Giving grades as part of feedback can be damaging as well.  Louann Reed taught at CSU that there are three terms used for assessment that shouldn't be interchangeable.  There's "assessment," the broad term; "feeback," which is written or verbal suggestions given to a student to help them improve their work or let them know their on the right track; then there are "grades," which contain a value judgement of the work.  The reason many students probably go to the last page of their essays for the grade and ignore the comments is because they see the feedback as unhelpful - why take the extra effort to make revisions when the grade's already been given.  Even if we say "you can make edits and turn this in for a better grade," how often does that actually happen?  Better to give the feedback, have them make changes, then assign a grade.

2. Feedback occurs during learning

Chappuis points out that we teachers often tell students "it's okay to make mistakes," because that's often how we learn.  By making a mistake, we know what not to do.  But sometimes our grading policies encourage the opposite viewpoint.  When quizzes and participation points are given leading up to the big test, how fair is it to grade them both.  It's double jeopardy.

Louann's continuum also should go in order.  Feedback should always come before grading.  Feedback should happen during learning.

3. Feedback addresses partial understanding

Feedback should be given when it can help a student move forward.  To give a student who needs further instruction feedback would be more frustrating to both student and teacher than helpful.  Only when there is partial understanding is feedback helpful.

4. Effective feedback does not do the thinking for the student

The best example I have for this is correcting conventions in an essay.  If one has taught sentence fragments, comma splices, and the use of semi-colons, rather than correcting each fragment in completed essays, mark the line where the error occurs and have the student correct it.  Students have a task and incentive to use the teacher's comments/feedback to move their learning forward.

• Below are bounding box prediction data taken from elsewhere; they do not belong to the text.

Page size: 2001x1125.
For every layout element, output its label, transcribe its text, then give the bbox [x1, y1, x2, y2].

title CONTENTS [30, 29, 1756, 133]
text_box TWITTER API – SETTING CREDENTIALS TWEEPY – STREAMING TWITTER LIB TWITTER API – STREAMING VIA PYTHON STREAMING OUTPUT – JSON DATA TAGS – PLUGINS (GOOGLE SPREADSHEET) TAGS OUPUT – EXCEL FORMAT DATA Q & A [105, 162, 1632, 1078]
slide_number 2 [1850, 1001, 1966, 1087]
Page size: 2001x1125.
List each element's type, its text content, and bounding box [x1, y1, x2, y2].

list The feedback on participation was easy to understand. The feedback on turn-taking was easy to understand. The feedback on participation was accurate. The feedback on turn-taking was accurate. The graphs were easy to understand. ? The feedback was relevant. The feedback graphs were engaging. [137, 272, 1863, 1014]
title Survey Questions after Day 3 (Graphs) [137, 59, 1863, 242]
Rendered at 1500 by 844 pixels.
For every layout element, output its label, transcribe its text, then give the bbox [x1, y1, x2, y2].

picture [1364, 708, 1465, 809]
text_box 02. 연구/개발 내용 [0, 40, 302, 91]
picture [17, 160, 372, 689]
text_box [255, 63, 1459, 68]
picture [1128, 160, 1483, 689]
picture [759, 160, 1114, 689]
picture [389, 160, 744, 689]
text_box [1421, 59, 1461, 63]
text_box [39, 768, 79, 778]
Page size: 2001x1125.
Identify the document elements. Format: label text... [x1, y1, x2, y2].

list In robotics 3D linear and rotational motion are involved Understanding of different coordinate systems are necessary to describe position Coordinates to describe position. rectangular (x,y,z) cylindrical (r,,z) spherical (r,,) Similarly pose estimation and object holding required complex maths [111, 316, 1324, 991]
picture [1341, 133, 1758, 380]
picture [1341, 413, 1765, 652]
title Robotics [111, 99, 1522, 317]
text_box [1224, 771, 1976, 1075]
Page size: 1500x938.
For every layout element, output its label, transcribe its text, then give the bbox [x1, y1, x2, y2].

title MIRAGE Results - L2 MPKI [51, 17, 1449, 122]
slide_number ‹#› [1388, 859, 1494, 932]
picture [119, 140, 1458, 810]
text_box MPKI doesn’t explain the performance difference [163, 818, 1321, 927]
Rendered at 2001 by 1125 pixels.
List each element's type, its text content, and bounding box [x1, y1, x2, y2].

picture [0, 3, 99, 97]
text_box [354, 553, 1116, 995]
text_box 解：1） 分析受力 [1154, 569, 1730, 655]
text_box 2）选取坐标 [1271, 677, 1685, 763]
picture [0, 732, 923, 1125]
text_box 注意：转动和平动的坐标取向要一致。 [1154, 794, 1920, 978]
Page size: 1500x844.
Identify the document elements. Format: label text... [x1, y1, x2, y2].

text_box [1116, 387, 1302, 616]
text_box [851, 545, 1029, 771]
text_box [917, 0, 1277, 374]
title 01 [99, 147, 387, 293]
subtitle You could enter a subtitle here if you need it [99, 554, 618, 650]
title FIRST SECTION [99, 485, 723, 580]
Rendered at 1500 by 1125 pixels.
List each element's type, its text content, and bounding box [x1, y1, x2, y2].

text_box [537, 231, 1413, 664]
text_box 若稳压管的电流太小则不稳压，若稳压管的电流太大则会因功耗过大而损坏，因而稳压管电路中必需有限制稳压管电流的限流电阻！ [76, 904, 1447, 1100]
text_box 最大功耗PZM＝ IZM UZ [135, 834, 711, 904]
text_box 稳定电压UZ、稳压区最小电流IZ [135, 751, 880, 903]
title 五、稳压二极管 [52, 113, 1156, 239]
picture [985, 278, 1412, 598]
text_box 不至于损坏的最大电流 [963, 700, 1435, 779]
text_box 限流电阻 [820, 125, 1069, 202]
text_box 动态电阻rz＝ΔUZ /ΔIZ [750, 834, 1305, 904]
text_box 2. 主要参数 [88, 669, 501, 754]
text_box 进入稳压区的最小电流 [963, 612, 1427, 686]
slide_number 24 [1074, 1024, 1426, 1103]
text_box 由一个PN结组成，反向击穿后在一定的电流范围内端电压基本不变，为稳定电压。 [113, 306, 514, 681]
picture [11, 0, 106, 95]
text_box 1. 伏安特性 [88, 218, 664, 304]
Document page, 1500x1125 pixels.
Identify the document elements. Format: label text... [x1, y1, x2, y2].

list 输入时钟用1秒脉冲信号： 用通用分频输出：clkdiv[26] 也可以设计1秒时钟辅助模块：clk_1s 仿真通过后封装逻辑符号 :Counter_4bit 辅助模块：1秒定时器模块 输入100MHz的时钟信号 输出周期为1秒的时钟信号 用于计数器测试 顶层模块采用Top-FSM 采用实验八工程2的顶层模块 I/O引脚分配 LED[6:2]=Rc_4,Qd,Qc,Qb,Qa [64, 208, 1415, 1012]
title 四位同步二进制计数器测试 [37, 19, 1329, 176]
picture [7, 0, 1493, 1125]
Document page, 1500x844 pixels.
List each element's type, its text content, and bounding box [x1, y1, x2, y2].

5. Effective feedback limits corrective to what students can act on

Differentiate feedback to what an individual student can handle at one point in time.

Methods to offer feedback

Chappuis (2000) suggests using picture and symbol clues (p. 75) like stars and stairs to make comments on student work.  Students could also offer their own stars and stairs - what they think they do well and what they need to improve - before the teacher adds their comments.  Two-color highlighting (p. 82) is another way for students to self assess.  They highlight the sections of the rubric they believe they meet before the teacher, using a different color highlights their own assessment.  By using two primary colors, this could easily identify for the student where they and the teacher are in agreement.